Vídeos curtos são ferramentas valiosas na avaliação. Filme o animal ao levantar, ao deitar, ao subir escadas e durante o passeio. Compare com vídeos antigos, se tiver. Essas imagens ajudam muito o veterinário a identificar claudicação, alterações de postura, tensão muscular e limitação de movimento. Em teleconsulta, esses registros são especialmente úteis, porque permitem uma análise da marcha sem estressar o pet na clínica.

O manejo da dor crônica é multifatorial. Controle de peso é a medida mais impactante: cada quilo a mais sobrecarrega ainda mais as articulações. Suplementação com ômega-3, glucosamina, condroitina e ácido hialurônico pode ajudar, mas os resultados são mais evidentes a médio prazo. Fisioterapia, hidroterapia, acupuntura e laserterapia são recursos complementares que melhoram a mobilidade e reduzem a necessidade de medicamentos.

A medicação analgésica deve ser prescrita e monitorada por veterinário. Anti-inflamatórios não esteroidais, opioides, gabapentina e outros analgésicos têm indicações, contraindicações e efeitos colaterais específicos. Nunca administre medicamentos humanos, como paracetamol, ibuprofeno ou dipirona, sem orientação veterinária: muitos são tóxicos para cães e gatos. Exames de sangue periódicos são necessários para acompanhar a função renal e hepática durante tratamentos prolongados.

Adaptações domésticas fazem grande diferença. Coloque tapetes antiderrapantes em pisos lisos, instale rampas ou degraus para o sofá e a cama, eleve comedouros e bebedouros para reduzir a curvatura do pescoço, e ofereça camas ortopédicas que amorteçam as articulações. No inverno, mantenha o ambiente aquecido, porque o frio aumenta a rigidez articular. Pequenas mudanças no ambiente reduzem a dor diária e melhoram a autonomia do pet.
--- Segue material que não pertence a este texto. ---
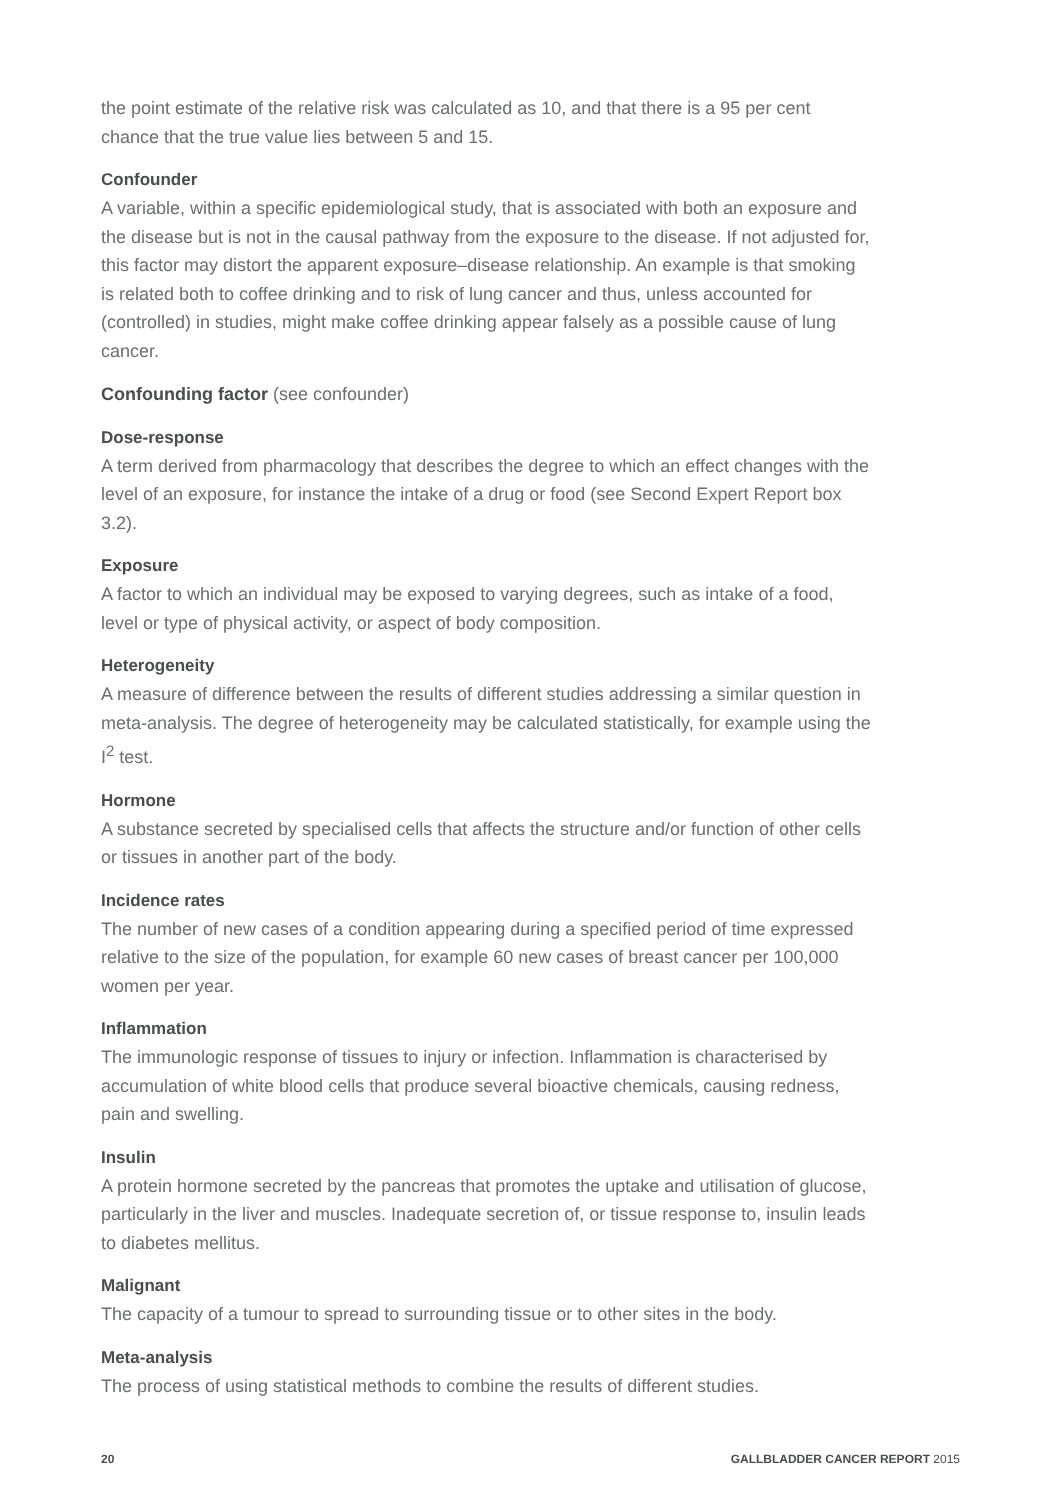the point estimate of the relative risk was calculated as 10, and that there is a 95 per cent chance that the true value lies between 5 and 15.
Confounder
A variable, within a specific epidemiological study, that is associated with both an exposure and the disease but is not in the causal pathway from the exposure to the disease. If not adjusted for, this factor may distort the apparent exposure–disease relationship. An example is that smoking is related both to coffee drinking and to risk of lung cancer and thus, unless accounted for (controlled) in studies, might make coffee drinking appear falsely as a possible cause of lung cancer.
Confounding factor (see confounder)
Dose-response
A term derived from pharmacology that describes the degree to which an effect changes with the level of an exposure, for instance the intake of a drug or food (see Second Expert Report box 3.2).
Exposure
A factor to which an individual may be exposed to varying degrees, such as intake of a food, level or type of physical activity, or aspect of body composition.
Heterogeneity
A measure of difference between the results of different studies addressing a similar question in meta-analysis. The degree of heterogeneity may be calculated statistically, for example using the I<sup>2</sup> test.
Hormone
A substance secreted by specialised cells that affects the structure and/or function of other cells or tissues in another part of the body.
Incidence rates
The number of new cases of a condition appearing during a specified period of time expressed relative to the size of the population, for example 60 new cases of breast cancer per 100,000 women per year.
Inflammation
The immunologic response of tissues to injury or infection. Inflammation is characterised by accumulation of white blood cells that produce several bioactive chemicals, causing redness, pain and swelling.
Insulin
A protein hormone secreted by the pancreas that promotes the uptake and utilisation of glucose, particularly in the liver and muscles. Inadequate secretion of, or tissue response to, insulin leads to diabetes mellitus.
Malignant
The capacity of a tumour to spread to surrounding tissue or to other sites in the body.
Meta-analysis
The process of using statistical methods to combine the results of different studies.
20 GALLBLADDER CANCER REPORT 2015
O acompanhamento veterinário deve ser frequente. A dor crônica não tem cura, mas pode ser controlada. A cada consulta, o veterinário avalia a resposta ao tratamento, ajusta medicações e propõe novas terapias. O objetivo não é apenas fazer o animal viver mais anos, mas garantir que esses anos sejam confortáveis, com boa mobilidade, apetite e interação com a família.